**Exercise**
In the records below, copy out word for word the part that opens with the line containing "Glade said, with" and closes with the line containing "The two moved back out onto the dance floor.", including both of those lines.

**Dataset content**
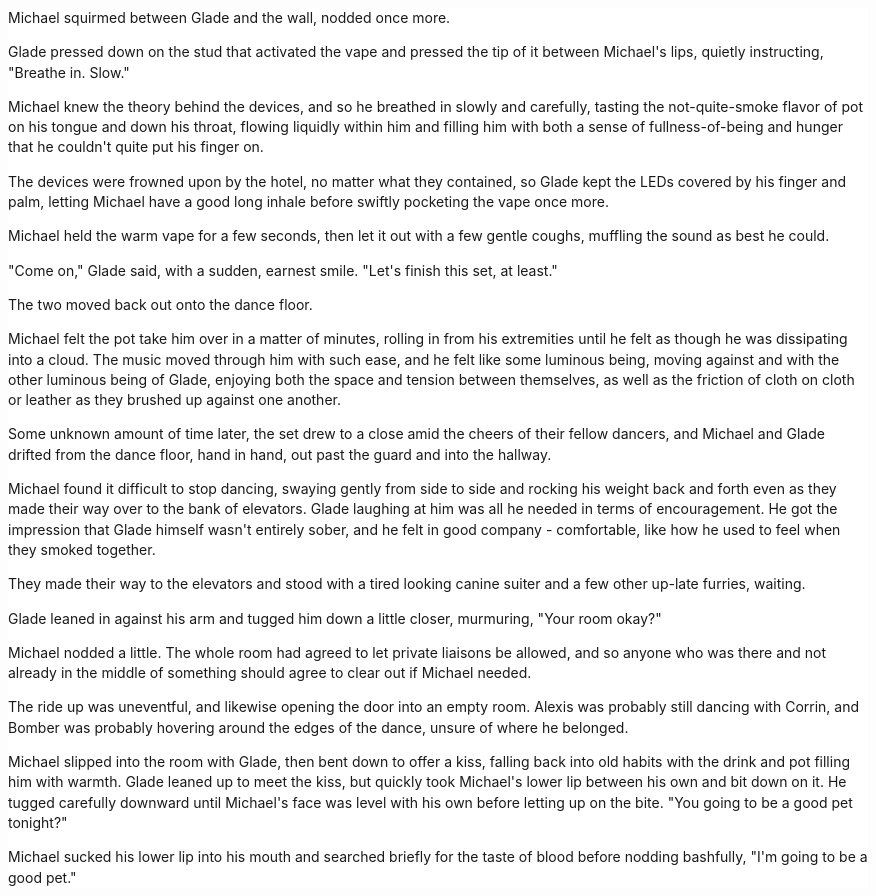 Michael squirmed between Glade and the wall, nodded once more.

Glade pressed down on the stud that activated the vape and pressed the tip of it between Michael's lips, quietly instructing, "Breathe in.  Slow."

Michael knew the theory behind the devices, and so he breathed in slowly and carefully, tasting the not-quite-smoke flavor of pot on his tongue and down his throat, flowing liquidly within him and filling him with both a sense of fullness-of-being and hunger that he couldn't quite put his finger on.

The devices were frowned upon by the hotel, no matter what they contained, so Glade kept the LEDs covered by his finger and palm, letting Michael have a good long inhale before swiftly pocketing the vape once more.

Michael held the warm vape for a few seconds, then let it out with a few gentle coughs, muffling the sound as best he could.

"Come on," Glade said, with a sudden, earnest smile.  "Let's finish this set, at least."

The two moved back out onto the dance floor.

Michael felt the pot take him over in a matter of minutes, rolling in from his extremities until he felt as though he was dissipating into a cloud.  The music moved through him with such ease, and he felt like some luminous being, moving against and with the other luminous being of Glade, enjoying both the space and tension between themselves, as well as the friction of cloth on cloth or leather as they brushed up against one another.

Some unknown amount of time later, the set drew to a close amid the cheers of their fellow dancers, and Michael and Glade drifted from the dance floor, hand in hand, out past the guard and into the hallway.

Michael found it difficult to stop dancing, swaying gently from side to side and rocking his weight back and forth even as they made their way over to the bank of elevators.  Glade laughing at him was all he needed in terms of encouragement.  He got the impression that Glade himself wasn't entirely sober, and he felt in good company - comfortable, like how he used to feel when they smoked together.

They made their way to the elevators and stood with a tired looking canine suiter and a few other up-late furries, waiting.

Glade leaned in against his arm and tugged him down a little closer, murmuring, "Your room okay?"

Michael nodded a little.  The whole room had agreed to let private liaisons be allowed, and so anyone who was there and not already in the middle of something should agree to clear out if Michael needed.

The ride up was uneventful, and likewise opening the door into an empty room.  Alexis was probably still dancing with Corrin, and Bomber was probably hovering around the edges of the dance, unsure of where he belonged.

Michael slipped into the room with Glade, then bent down to offer a kiss, falling back into old habits with the drink and pot filling him with warmth.  Glade leaned up to meet the kiss, but quickly took Michael's lower lip between his own and bit down on it.  He tugged carefully downward until Michael's face was level with his own before letting up on the bite.  "You going to be a good pet tonight?"

Michael sucked his lower lip into his mouth and searched briefly for the taste of blood before nodding bashfully, "I'm going to be a good pet."
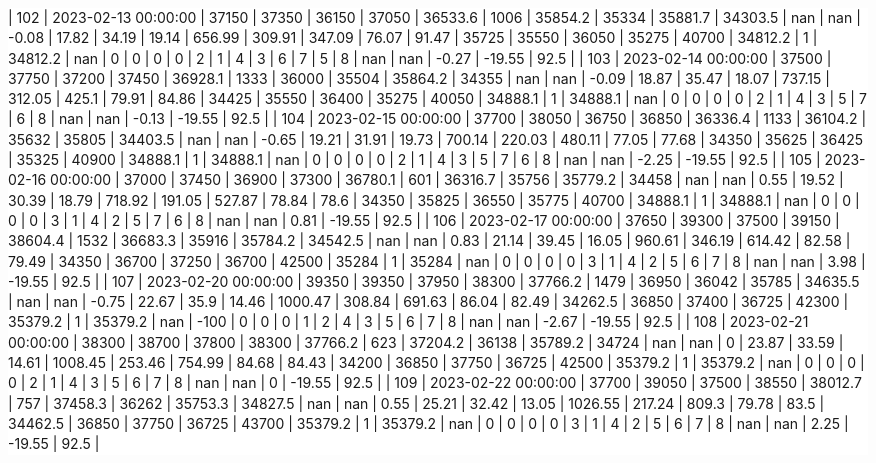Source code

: | 102 | 2023-02-13 00:00:00 |  37150 |  37350 | 36150 |   37050 |     36533.6 |     1006 |  35854.2 |    35334 |  35881.7 |   34303.5 |     nan   |     nan   | -0.08 |    17.82 |    34.19 |    19.14 |        656.99 |         309.91 |         347.09 |           76.07 |           91.47 | 35725   |    35550 |   36050 |    35275 |    40700 |        34812.2 |               1 |         34812.2 |           nan   |                    0 |                 0 |              0 |            0 |           2 |           1 |          4 |            3 |             6 |             7 |             5 |              8 |            nan |            nan |   -0.27 | -19.55 | 92.5 |
| 103 | 2023-02-14 00:00:00 |  37500 |  37750 | 37200 |   37450 |     36928.1 |     1333 |  36000   |    35504 |  35864.2 |   34355   |     nan   |     nan   | -0.09 |    18.87 |    35.47 |    18.07 |        737.15 |         312.05 |         425.1  |           79.91 |           84.86 | 34425   |    35550 |   36400 |    35275 |    40050 |        34888.1 |               1 |         34888.1 |           nan   |                    0 |                 0 |              0 |            0 |           2 |           1 |          4 |            3 |             5 |             7 |             6 |              8 |            nan |            nan |   -0.13 | -19.55 | 92.5 |
| 104 | 2023-02-15 00:00:00 |  37700 |  38050 | 36750 |   36850 |     36336.4 |     1133 |  36104.2 |    35632 |  35805   |   34403.5 |     nan   |     nan   | -0.65 |    19.21 |    31.91 |    19.73 |        700.14 |         220.03 |         480.11 |           77.05 |           77.68 | 34350   |    35625 |   36425 |    35325 |    40900 |        34888.1 |               1 |         34888.1 |           nan   |                    0 |                 0 |              0 |            0 |           2 |           1 |          4 |            3 |             5 |             7 |             6 |              8 |            nan |            nan |   -2.25 | -19.55 | 92.5 |
| 105 | 2023-02-16 00:00:00 |  37000 |  37450 | 36900 |   37300 |     36780.1 |      601 |  36316.7 |    35756 |  35779.2 |   34458   |     nan   |     nan   |  0.55 |    19.52 |    30.39 |    18.79 |        718.92 |         191.05 |         527.87 |           78.84 |           78.6  | 34350   |    35825 |   36550 |    35775 |    40700 |        34888.1 |               1 |         34888.1 |           nan   |                    0 |                 0 |              0 |            0 |           3 |           1 |          4 |            2 |             5 |             7 |             6 |              8 |            nan |            nan |    0.81 | -19.55 | 92.5 |
| 106 | 2023-02-17 00:00:00 |  37650 |  39300 | 37500 |   39150 |     38604.4 |     1532 |  36683.3 |    35916 |  35784.2 |   34542.5 |     nan   |     nan   |  0.83 |    21.14 |    39.45 |    16.05 |        960.61 |         346.19 |         614.42 |           82.58 |           79.49 | 34350   |    36700 |   37250 |    36700 |    42500 |        35284   |               1 |         35284   |           nan   |                    0 |                 0 |              0 |            0 |           3 |           1 |          4 |            2 |             5 |             6 |             7 |              8 |            nan |            nan |    3.98 | -19.55 | 92.5 |
| 107 | 2023-02-20 00:00:00 |  39350 |  39350 | 37950 |   38300 |     37766.2 |     1479 |  36950   |    36042 |  35785   |   34635.5 |     nan   |     nan   | -0.75 |    22.67 |    35.9  |    14.46 |       1000.47 |         308.84 |         691.63 |           86.04 |           82.49 | 34262.5 |    36850 |   37400 |    36725 |    42300 |        35379.2 |               1 |         35379.2 |           nan   |                 -100 |                 0 |              0 |            0 |           1 |           2 |          4 |            3 |             5 |             6 |             7 |              8 |            nan |            nan |   -2.67 | -19.55 | 92.5 |
| 108 | 2023-02-21 00:00:00 |  38300 |  38700 | 37800 |   38300 |     37766.2 |      623 |  37204.2 |    36138 |  35789.2 |   34724   |     nan   |     nan   |  0    |    23.87 |    33.59 |    14.61 |       1008.45 |         253.46 |         754.99 |           84.68 |           84.43 | 34200   |    36850 |   37750 |    36725 |    42500 |        35379.2 |               1 |         35379.2 |           nan   |                    0 |                 0 |              0 |            0 |           2 |           1 |          4 |            3 |             5 |             6 |             7 |              8 |            nan |            nan |    0    | -19.55 | 92.5 |
| 109 | 2023-02-22 00:00:00 |  37700 |  39050 | 37500 |   38550 |     38012.7 |      757 |  37458.3 |    36262 |  35753.3 |   34827.5 |     nan   |     nan   |  0.55 |    25.21 |    32.42 |    13.05 |       1026.55 |         217.24 |         809.3  |           79.78 |           83.5  | 34462.5 |    36850 |   37750 |    36725 |    43700 |        35379.2 |               1 |         35379.2 |           nan   |                    0 |                 0 |              0 |            0 |           3 |           1 |          4 |            2 |             5 |             6 |             7 |              8 |            nan |            nan |    2.25 | -19.55 | 92.5 |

**Reply**
"Come on," Glade said, with a sudden, earnest smile.  "Let's finish this set, at least."

The two moved back out onto the dance floor.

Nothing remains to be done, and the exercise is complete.